Linear regression in MQL5

 

Hi everybody,

I want to solve one task with linear regression:

I have the function

y = ax1 + bx2 + cx3 + dx4 + ex5 + fx6

y and x1 to x6 are known and I have the matrix with their empiric values (100 examples).

I want to calculate the approximation of a to f. I download the library "alglib.mqh" which must be useful.

Can somebody tell me how to calculate my task - some code will be useful. Thanks!

 
one_monk:

Hi everybody,

I want to solve one task with linear regression:

I have the function

y = ax1 + bx2 + cx3 + dx4 + ex5 + fx6

y and x1 to x6 are known and I have the matrix with their empiric values (100 examples).

I want to calculate the approximation of a to f. I download the library "alglib.mqh" which must be useful.

Can somebody tell me how to calculate my task - some code will be useful. Thanks!

You are confusing something.

If you are talking about linear regression, then maybe you have 6 points (x1,y1) ...(x6,y6) and you need to find a and b in the formula of the line (y=a+b*x), at which the value of the sum of the standard deviation from the known points is minimal.

linear regression (first-degree polynomial y=a+b*x): 


parabolic regression (second-degree polynomial y=a+b*x+c*x²):



wave regression (third-degree polynomial y=a+b*x+c*x²+d*x³) :


 

This is a data science topic and the linear regression task is possible.

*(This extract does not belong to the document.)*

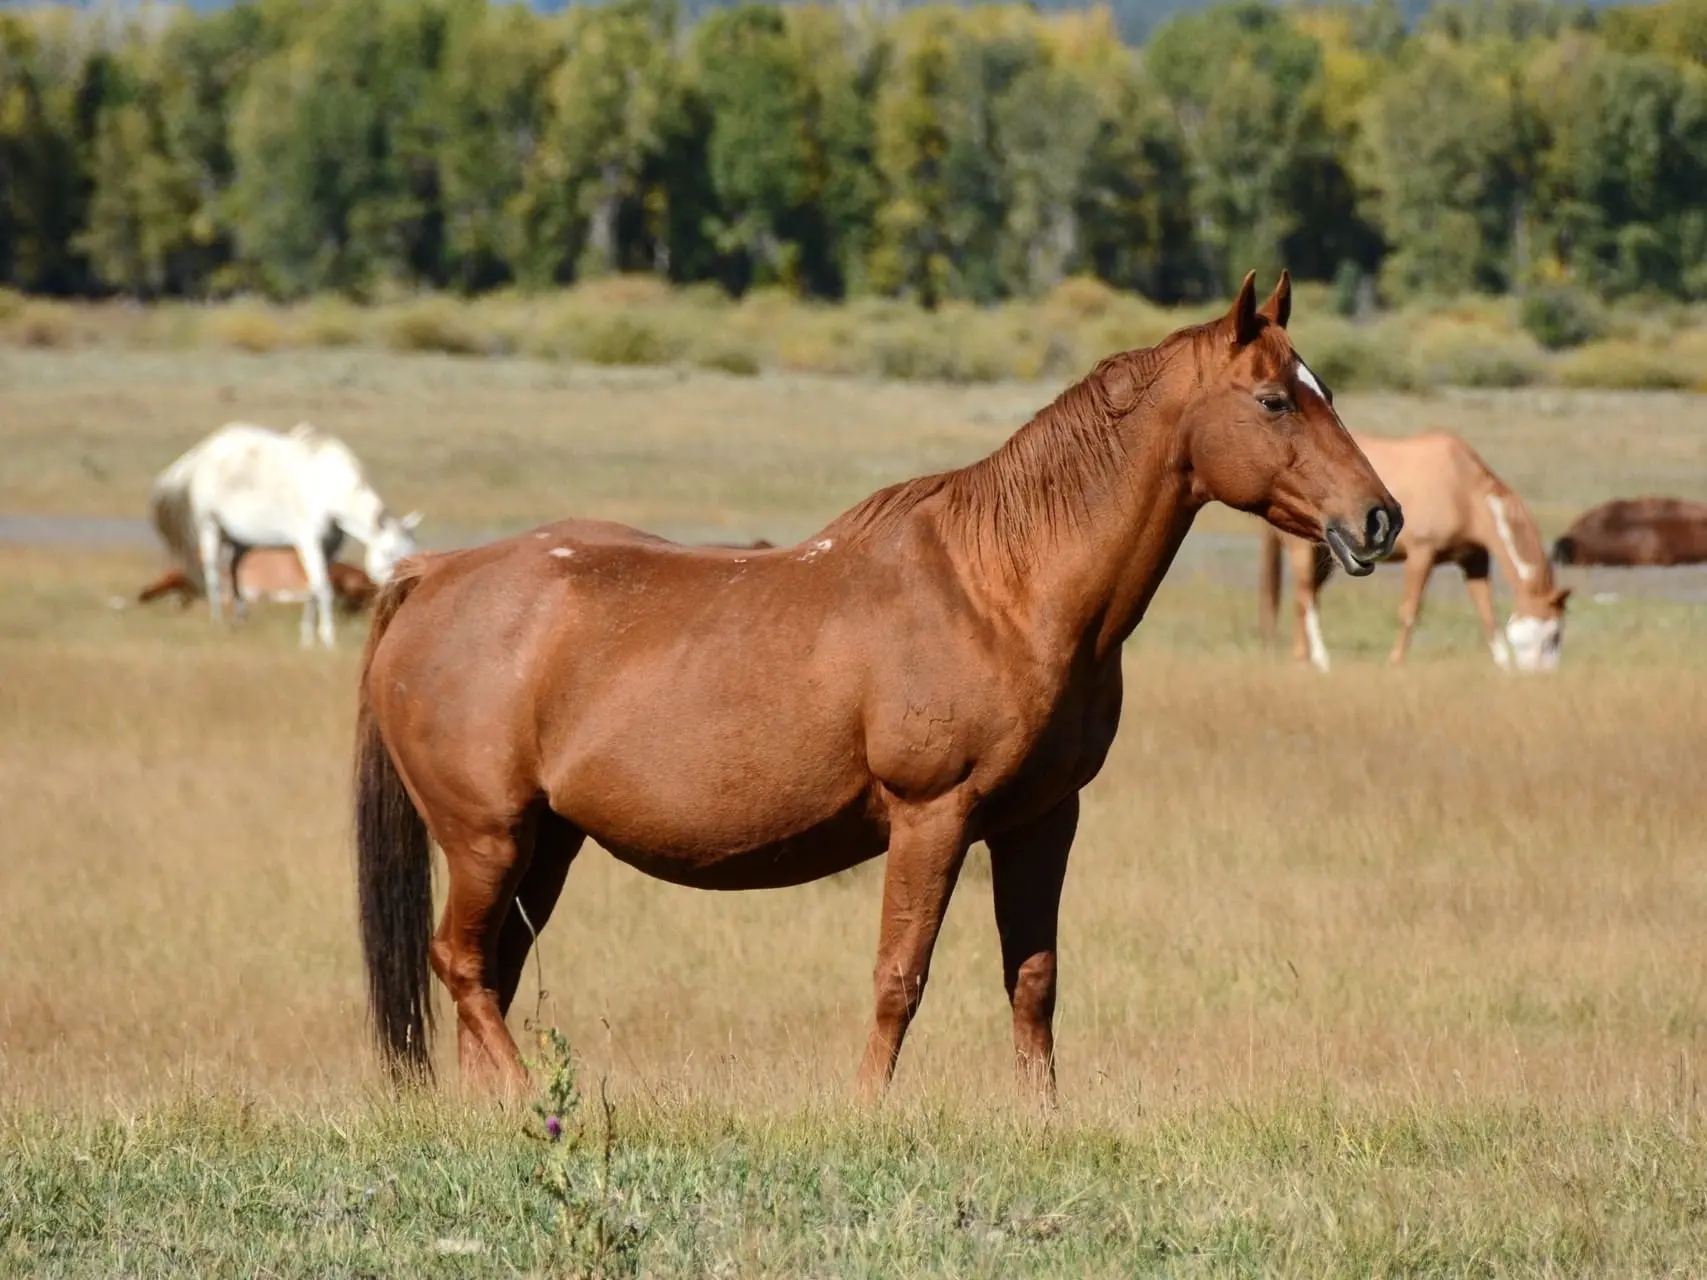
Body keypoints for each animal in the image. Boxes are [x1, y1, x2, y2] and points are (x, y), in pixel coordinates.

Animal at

//+------------------------------------------------------------------+
//| Linear regression                                                |
//| Subroutine builds model:                                         |
//|     Y = A(0)*X[0] + ... + A(N-1)*X[N-1] + A(N)                   |
//| and model found in ALGLIB format, covariation matrix, training   | 
//| set errors (rms, average, average relative) and leave-one-out    |
//| cross-validation estimate of the generalization error. CV        |
//| estimate calculated using fast algorithm with O(NPoints*NVars)   |
//| complexity.                                                      |
//| When  covariation  matrix  is  calculated  standard deviations of| 
//| function values are assumed to be equal to RMS error on the      |
//| training set.                                                    |
//| INPUT PARAMETERS:                                                |
//|     XY          -   training set, array [0..NPoints-1,0..NVars]: |
//|                     * NVars columns - independent variables      |
//|                     * last column - dependent variable           |
//|     NPoints     -   training set size, NPoints>NVars+1           |
//|     NVars       -   number of independent variables              |
//| OUTPUT PARAMETERS:                                               |
//|     Info        -   return code:                                 |
//|                     * -255, in case of unknown internal error    |
//|                     * -4, if internal SVD subroutine haven't     |
//|                           converged                              |
//|                     * -1, if incorrect parameters was passed     |
//|                           (NPoints<NVars+2, NVars<1).            |
//|                     *  1, if subroutine successfully finished    |
//|     LM          -   linear model in the ALGLIB format. Use       |
//|                     subroutines of this unit to work with the    |
//|                     model.                                       |
//|     AR          -   additional results                           |
//+------------------------------------------------------------------+
static void CAlglib::LRBuild(CMatrixDouble &xy,const int npoints,const int nvars,
                             int &info,CLinearModelShell &lm,CLRReportShell &ar)
  {
//--- initialization
   info=0;
//--- function call
   CLinReg::LRBuild(xy,npoints,nvars,info,lm.GetInnerObj(),ar.GetInnerObj());
//--- exit the function
   return;
  }

The catch is the code is poorly documented with few examples, and not sure anyone has tried to see if it is good.

You have to ask Sergey Bochkanov, the author of the code. His forum is here: http://forum.alglib.net/viewforum.php?f=2

Alternatively, I think the thread starter can also perform the operation using Azure Machine Learning (It is free) instead, rather than using alglib.mqh, especially CLinReg.

Why I would recommend this is because many people have played with this tool and it is popular. And because it is popular, the tool has been tested thoroughly.

You probably have to scale your variables (data cleaning) before you run the LR model, following the data science process.

Check this link out for more info: https://docs.microsoft.com/en-us/azure/machine-learning/service/tutorial-data-prep.

forum.alglib.net • View forum - ALGLIB-discuss
  • forum.alglib.net
Topics   Author   Replies   Views   Last post
 

Thank you Zee Zhou Ma. I register myself in the forum of Sergey Bochkanov. I'm waiting for answer.

The Azure may be is not a good idea - I want to calculate the regresion into my MQL5 bot. I don't know how to do this with Azure.

Thank you very much for the comprehensive answer.